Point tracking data
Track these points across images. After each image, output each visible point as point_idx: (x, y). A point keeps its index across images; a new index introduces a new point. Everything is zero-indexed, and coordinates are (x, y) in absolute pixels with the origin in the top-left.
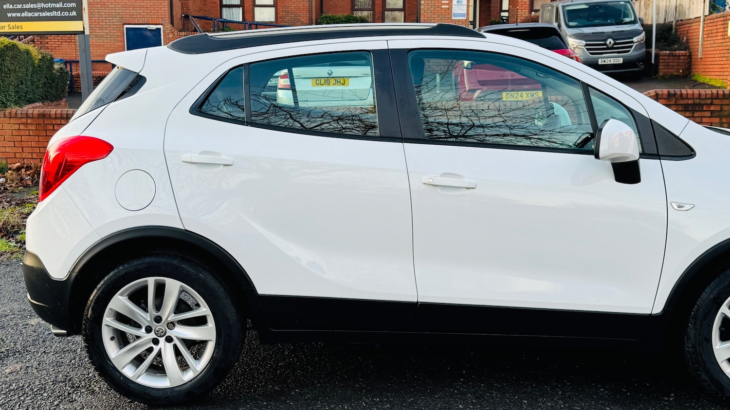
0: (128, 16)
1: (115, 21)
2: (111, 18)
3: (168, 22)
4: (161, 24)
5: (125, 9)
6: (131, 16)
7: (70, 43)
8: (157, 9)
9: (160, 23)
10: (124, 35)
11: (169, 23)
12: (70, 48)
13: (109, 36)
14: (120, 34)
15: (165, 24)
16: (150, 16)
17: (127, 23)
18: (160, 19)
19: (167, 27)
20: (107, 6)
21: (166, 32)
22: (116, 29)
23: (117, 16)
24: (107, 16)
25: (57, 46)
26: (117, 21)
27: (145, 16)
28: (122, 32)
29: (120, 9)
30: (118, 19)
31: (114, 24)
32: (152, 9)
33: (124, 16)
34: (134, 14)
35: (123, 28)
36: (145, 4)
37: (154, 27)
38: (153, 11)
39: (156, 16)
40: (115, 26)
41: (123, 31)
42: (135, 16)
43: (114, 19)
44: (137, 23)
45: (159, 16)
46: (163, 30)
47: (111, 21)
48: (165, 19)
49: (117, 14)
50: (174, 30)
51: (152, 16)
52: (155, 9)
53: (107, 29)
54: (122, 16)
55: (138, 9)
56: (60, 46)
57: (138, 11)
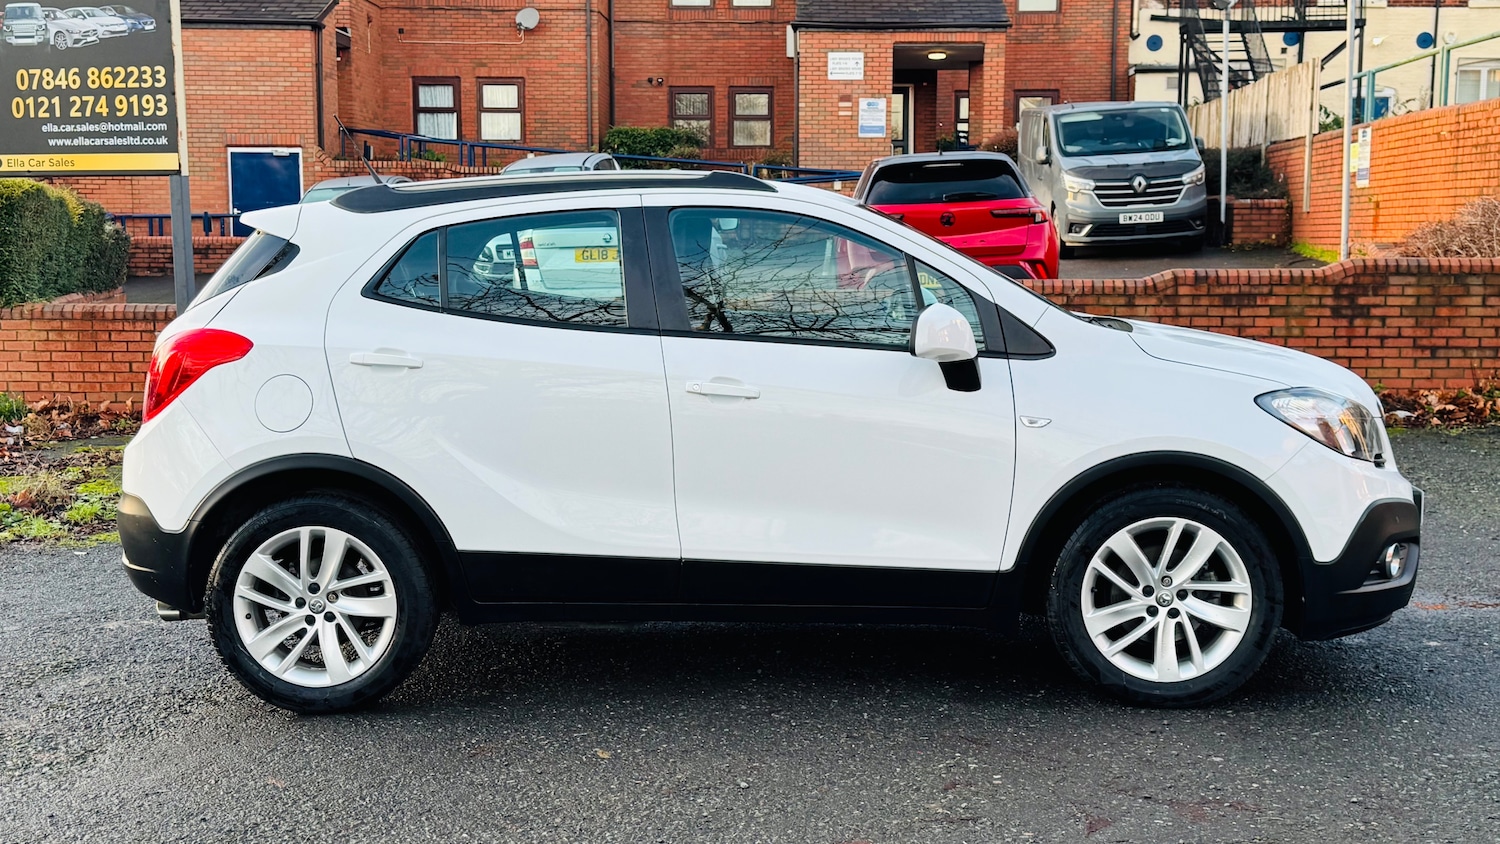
0: (236, 131)
1: (210, 140)
2: (203, 135)
3: (313, 141)
4: (300, 146)
5: (229, 116)
6: (241, 131)
7: (122, 182)
8: (291, 117)
9: (298, 143)
10: (227, 167)
11: (315, 143)
12: (122, 191)
13: (198, 169)
14: (218, 164)
15: (307, 146)
16: (277, 131)
17: (234, 143)
18: (298, 136)
19: (310, 150)
20: (195, 111)
21: (310, 160)
22: (213, 155)
23: (214, 130)
24: (194, 130)
25: (97, 187)
26: (214, 140)
27: (268, 131)
28: (224, 160)
29: (221, 116)
30: (217, 135)
31: (209, 145)
32: (283, 116)
33: (227, 131)
34: (248, 126)
35: (226, 152)
36: (270, 108)
37: (285, 151)
38: (284, 121)
39: (291, 131)
40: (210, 150)
41: (226, 158)
42: (249, 131)
43: (208, 135)
44: (252, 143)
45: (296, 131)
46: (303, 158)
47: (202, 140)
48: (306, 136)
49: (214, 126)
50: (324, 157)
51: (282, 131)
52: (288, 117)
53: (195, 155)
54: (223, 131)
55: (256, 116)
56: (102, 187)
57: (254, 121)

**WORK REQUIRED:**
Quote all of the items above verbatim, omitting the pictures from your reply.

**OUTPUT OF THE EXERCISE:**
Track these points across images. After each image, output each visible point as point_idx: (x, y). A point keeps its index across images; a new index introduces a new point. Everything is zero-indexed, and coordinates are (x, y) in absolute pixels with the origin in the top-left.
0: (128, 16)
1: (115, 21)
2: (111, 18)
3: (168, 22)
4: (161, 24)
5: (125, 9)
6: (131, 16)
7: (70, 43)
8: (157, 9)
9: (160, 23)
10: (124, 35)
11: (169, 23)
12: (70, 48)
13: (109, 36)
14: (120, 34)
15: (165, 24)
16: (150, 16)
17: (127, 23)
18: (160, 19)
19: (167, 27)
20: (107, 6)
21: (166, 32)
22: (116, 29)
23: (117, 16)
24: (107, 16)
25: (57, 46)
26: (117, 21)
27: (145, 16)
28: (122, 32)
29: (120, 9)
30: (118, 19)
31: (114, 24)
32: (152, 9)
33: (124, 16)
34: (134, 14)
35: (123, 28)
36: (145, 4)
37: (154, 27)
38: (153, 11)
39: (156, 16)
40: (115, 26)
41: (123, 31)
42: (135, 16)
43: (114, 19)
44: (137, 23)
45: (159, 16)
46: (163, 30)
47: (111, 21)
48: (165, 19)
49: (117, 14)
50: (174, 30)
51: (152, 16)
52: (155, 9)
53: (107, 29)
54: (122, 16)
55: (138, 9)
56: (60, 46)
57: (138, 11)
0: (236, 131)
1: (210, 140)
2: (203, 135)
3: (313, 141)
4: (300, 146)
5: (229, 116)
6: (241, 131)
7: (122, 182)
8: (291, 117)
9: (298, 143)
10: (227, 167)
11: (315, 143)
12: (122, 191)
13: (198, 169)
14: (218, 164)
15: (307, 146)
16: (277, 131)
17: (234, 143)
18: (298, 136)
19: (310, 150)
20: (195, 111)
21: (310, 160)
22: (213, 155)
23: (214, 130)
24: (194, 130)
25: (97, 187)
26: (214, 140)
27: (268, 131)
28: (224, 160)
29: (221, 116)
30: (217, 135)
31: (209, 145)
32: (283, 116)
33: (227, 131)
34: (248, 126)
35: (226, 152)
36: (270, 108)
37: (285, 151)
38: (284, 121)
39: (291, 131)
40: (210, 150)
41: (226, 158)
42: (249, 131)
43: (208, 135)
44: (252, 143)
45: (296, 131)
46: (303, 158)
47: (202, 140)
48: (306, 136)
49: (214, 126)
50: (324, 157)
51: (282, 131)
52: (288, 117)
53: (195, 155)
54: (223, 131)
55: (256, 116)
56: (102, 187)
57: (254, 121)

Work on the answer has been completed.